Architect of the Capitol

The 113th Congress Wasn't the Least Productive Congress Ever

The last two years were pretty slow on Capitol Hill, but they didn't set a record.

Congratulations, 113th Congress, you were not the least productive in history. But it was close.

Despite a sluggish pace for most of the last two years, a flurry of legislative activity during the lame duck elevated it to only one of the least productive Congresses in recent history.

Congress enacted 297 new laws (including the measures currently awaiting President Obama's signature). Despite predictions from many congressional observers, that is not the fewest bills enacted by a Congress since 1947. It is, however, second only to the 112th Congress, when 284 laws were enacted, according to an analysis from Josh Tauberer, at GovTrack.

"Through November, it was going to be the least productive Congress in terms of bills enacted," Tauberer said. But Congress picked up the pace during the lame-duck session, passing a flurry of bills, including the massive spending bill called the "Cromnibus."

That is not unusual, said Senate historian Donald Ritchie. He pointed to an excerpt from thejournal of Sen. William Maclay of Pennsylvania, who after the first Congress complained that several bills had been passed hastily on the last day of session.

"Nothing has changed in that sense," Ritchie said. "The legislative calendar stretches out, and then it squeezes closed like an accordion."

In terms of total votes in each chamber, the 113th Congress sits in the middle of the pack. The House voted 1,204 times to the Senate's 657. It is typical for the House to pass many more bills than the Senate, experts noted.

House Republicans have been wont to blame the gridlock on the Senate, where far fewer bills passed, and where, they note, even bipartisan bills like a reauthorization of terrorism-risk insurance or a measure spurring action on the Keystone XL oil pipeline have died.

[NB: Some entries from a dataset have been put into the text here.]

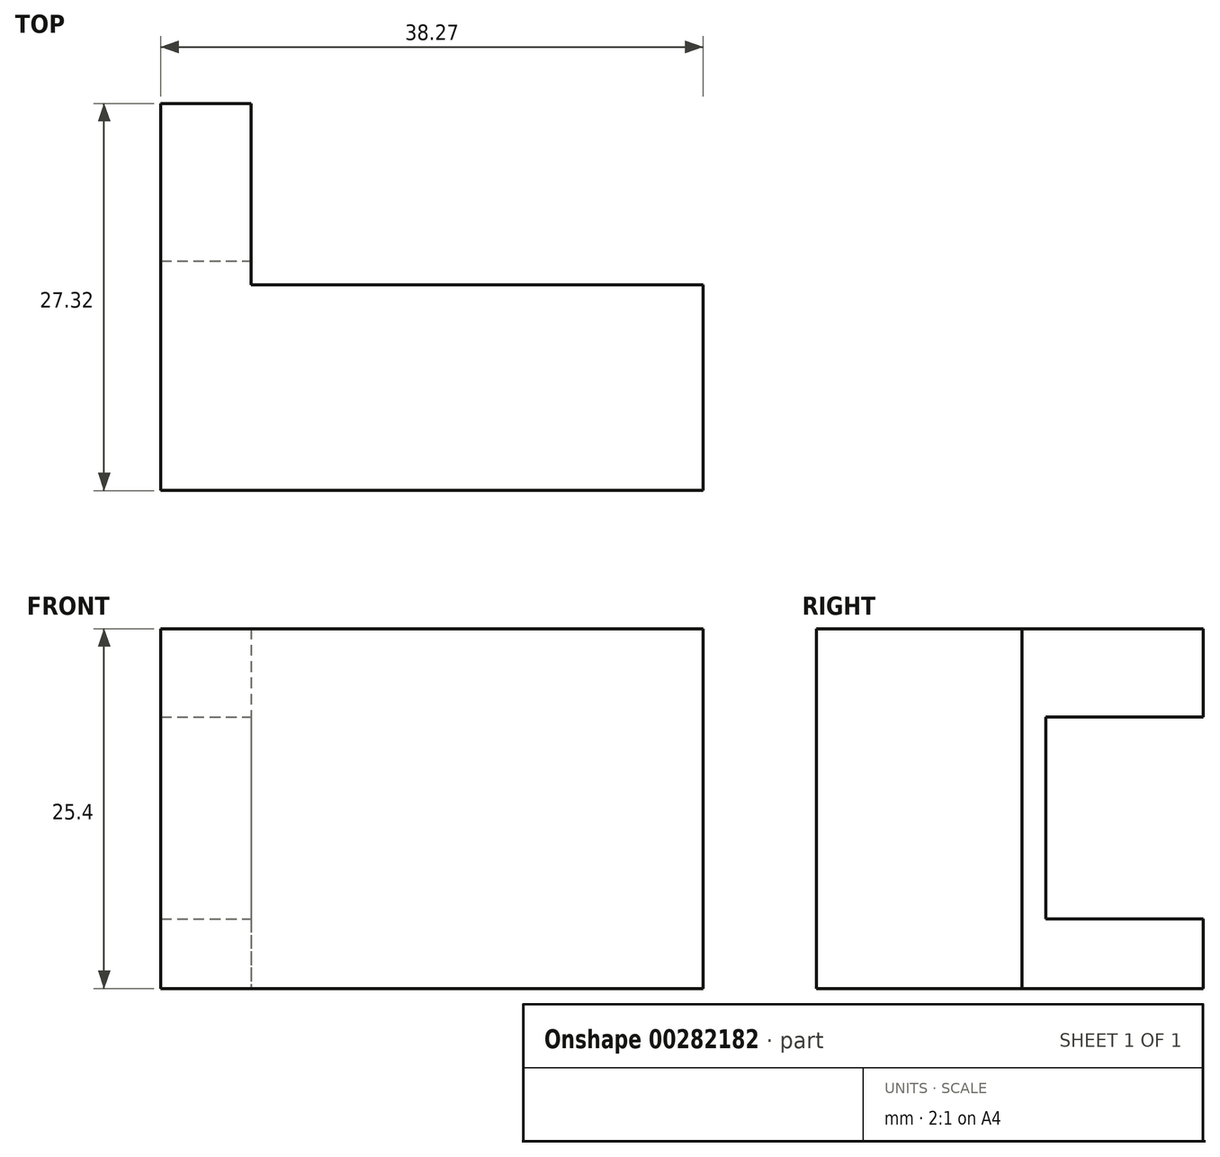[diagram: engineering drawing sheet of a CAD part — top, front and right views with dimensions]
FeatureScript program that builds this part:
annotation { "Feature Type Name" : "Feature", "Feature Type Description" : "" }
export const myFeature = defineFeature(function(context is Context, id is Id, definition is map)
    precondition{}
    {
        {
            var Q0;
            Q0=qCreatedBy(makeId("Top.planeOp"),FACE);
            var sketch = newSketch(context, id + "F0", { "sketchPlane" : qUnion([Q0])});
            skLineSegment(sketch, "E0", {"start": v(0, 0) * mm, "end": v(0, -27.32) * mm});
            skLineSegment(sketch, "E1", {"start": v(0, -27.32) * mm, "end": v(38.27, -27.32) * mm});
            skLineSegment(sketch, "E2", {"start": v(0, 0) * mm, "end": v(6.38, 0) * mm});
            skLineSegment(sketch, "E3", {"start": v(6.38, 0) * mm, "end": v(6.38, -12.8) * mm});
            skLineSegment(sketch, "E4", {"start": v(6.38, -12.8) * mm, "end": v(38.27, -12.8) * mm});
            skLineSegment(sketch, "E5", {"start": v(38.27, -12.8) * mm, "end": v(38.27, -27.32) * mm});
            skSolve(sketch);
        }
        {
            var Q0;
            Q0 = qSketchRegion(id + "F0", true);
            extrude(context, id + "F1", {"entities" : qUnion([Q0]), "depth" : 25.4 * mm});
        }
        {
            var Q0;
            Q0=qCreatedBy(makeId("Right.planeOp"),FACE);
            var sketch = newSketch(context, id + "F2", { "sketchPlane" : qUnion([Q0])});
            skLineSegment(sketch, "E6.bottom", {"start": v(0, 19.15) * mm, "end": v(-11.13, 19.15) * mm});
            skLineSegment(sketch, "E6.top", {"start": v(0, 4.91) * mm, "end": v(-11.13, 4.91) * mm});
            skLineSegment(sketch, "E6.left", {"start": v(0, 19.15) * mm, "end": v(0, 4.91) * mm});
            skLineSegment(sketch, "E6.right", {"start": v(-11.13, 19.15) * mm, "end": v(-11.13, 4.91) * mm});
            skSolve(sketch);
        }
        {
            var Q0;
            Q0 = qSketchRegion(id + "F2", true);
            extrude(context, id + "F3", {"entities" : qUnion([Q0]), "operationType" : NewBodyOperationType.REMOVE, "endBound" : BoundingType.SYMMETRIC, "oppositeDirection" : true, "depth" : 170.18 * mm});
        }
    });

But Ritchie said that is not entirely accurate. The Senate passed several large, bipartisan bills that the House did not take up, including measures dealing with immigration, transportation policy, and postal reform.

"None of that got through the House of Representatives," Ritchie said. "The House just had a very different way of looking at things and didn't produce their own versions of those bills."

However, Ritchie, Tauberer, and several historians and data scientists interviewed for this story noted that simply counting the number of bills passed does not paint a full picture of congressional productivity. One reason is that the trend lately has been to pass massive bills that touch myriad issues, much like the year-end Cromnibus.

"The Affordable Care Act was one bill. Naming a post office is a second bill. Are they equal? No," said Brad Fitch, president and CEO of the Congressional Management Foundation.

Based on various other subjective metrics, though, the 113th Congress was one of the least productive in history.

To delve further into the numbers, Sarah Binder, a senior fellow at the Brookings Institution, uses a different analysis. She has made note of every issue discussed in The New York Times' unsigned editorials going back to 1940—regardless of whether the editorial board was in favor or not—and compares that with the issues Congress takes up. She then assigns each Congress a gridlock score based on the percentage of the issues of the day that are not legislated upon.

The 112th Congress, according to Binder's analysis, had a gridlock score of more than 70 percent, and Binder said that although she has not yet completed her analysis of the 113th Congress, she suspects the score will be similar.

"We're basically talking the same level of deadlock. The same issues: immigration, post office reform, climate change, corporate tax reform. ... Even on Dodd-Frank repeal, Obamacare repeal … they did very few real big things in the end," she said.

David Mayhew, a political science professor at Yale University, runs a similar analysis. He makes note of legislation mentioned by journalists in articles summarizing the work of each Congress and bases that Congress's productivity on how many major pieces of legislation are enacted.

He pointed to the 113th Congress's passage of the Cromnibus, the farm bill, the Violence Against Women Act, Veterans' Affairs changes, and the Budget Control Act, but noted that this Congress's productivity was relatively, although not historically, meager.

"It's not a long list," he said. "This is a pretty low-action Congress, but it's not uniquely low."

So where does the 113th Congress stack up historically? It is not in very esteemed company.

Both Mayhew's and Binder's analyses put the 113th on par with those that were brought to a grinding halt by national crises. For instance, both experts said this past Congress enacted major legislation at roughly the same clip as the 106th Congress, the last of President Clinton's second term, which was marred by a sex scandal and impeachment.

Mayhew adds to the list the 82nd Congress, during which President Truman was guiding the country through the Korean War. And Binder's work places the 113th Congress's gridlock score not far ahead of both the 102nd Congress, during which the Gulf War started, and the 108th, when the United States again invaded Iraq.

None of the metrics are airtight, congressional experts noted. But they do explain a general sentiment among the country, reflected in protest rallies and congressional approval ratings, that the 113th Congress was not functional.

"We can use the numbers to substantiate our impressions of Congress," Tauberer said. "We know that finding consensus in the last two Congresses has been difficult, and the numbers substantiate that."